With all of my new limitations I tend to find myself asking the question of “Why Me Lord?” when in reality I need to realize why not me, what makes me so special that I should not have to face hardship in this life. It has taken me some time to realize this but there are times we are just going to go through hardship. Some of my greatest encouragement comes from the book of Job, where God allows Satan to test Job on so many fronts, but he is not allowed to kill him. He takes away his health, wealth, and most of his family, to see if Job will “…curse God and die.” But Job realizes that it is the Lord who gives and takes away.

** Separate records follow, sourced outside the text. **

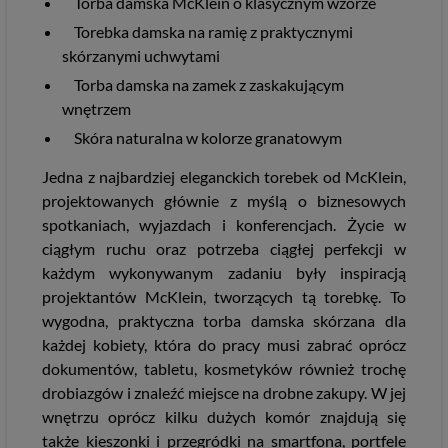
Torba damska McKlein o klasycznym wzorze
Torebka damska na ramię z praktycznymi
skórzanymi uchwytami
Torba damska na zamek z zaskakującym
wnętrzem
Skóra naturalna w kolorze granatowym
Jedna z najbardziej eleganckich torebek od McKlein,
projektowanych głównie z myślą o biznesowych
spotkaniach, wyjazdach i konferencjach. Życie w
ciągłym ruchu oraz potrzeba ciągłej perfekcji w
każdym wykonywanym zadaniu były inspiracją
projektantów McKlein, tworzących tą torebkę. To
wygodna, praktyczna torba damska skórzana dla
każdej kobiety, która do pracy musi zabrać oprócz
dokumentów, tabletu, kosmetyków również trochę
drobiazgów i znaleźć miejsce na drobne zakupy. W jej
wnętrzu oprócz kilku dużych komór znajdują się
także kieszonki i przegródki na smartfona,
portfele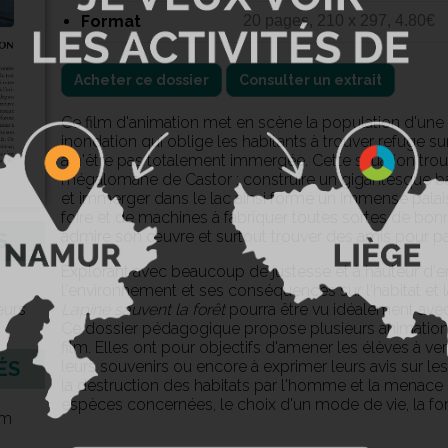
Format
20 pages, 210 x 297, 4.80€
Acheter ce dossier
Consulter un extrait
Ce film d'animation met en scène la population d'une 
inondation qui oblige les habitants à trouver refuge sur 
à n'être pas totalement immergée. Cette situation trou
mégalomane de Castor : construire un gigantesque ba
et immerger dans le lac ainsi formé un immense palai
foire et de machines à fabriquer toutes sortes de bo
admire son œuvre et surtout trouver des amis pour p
S
Explorant avec beaucoup de justesse et à hauteur d'e
l'environnement et ses conséquences sur l'habitat et 
œurs
Lapine sauvent la forêt
pourra être vu idéalement avec
Ce dossier pédagogique propose plusieurs animations
film. Elles ont pour objectifs d'amener les élèves à ver
ÉS
leurs souvenirs ou encore à exprimer leurs avis sur le
la destruction des habitats par l'homme et la menace qu
espèces concernées, le choix d'un mode de vie, la for
lm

It is this understanding giving hope to those who trust in Jesus. He gave us life and took away death. While it is appointed for man to die once, we can have a hope no matter our situation. Our hope doesn’t lie in the things we can see it lies in the God-Man Jesus. Trusting that everything written about him in the Bible is true. So no longer do I ask “Why Me?” when things don’t seem to be going my way, because we are told to expect tests and trials by James the half-brother of Jesus. What do you tend to do when things look like they are going in a direction you weren’t expecting? Do you talk with God or do you attempt to accuse him of doing wrong by you in allowing hardship to come your way?
The things we need to do is hand over control of our lives to the one who is in control of the universe. When we understand that God loves us and is working things out for our good as long as we are his (Rom 8:28) then the situations we face won’t seem so dire. So surrender yourselves over to the one who judges justly.
Question: Where do you find peace in the midst of your trials? Who/what do you run to in tough times?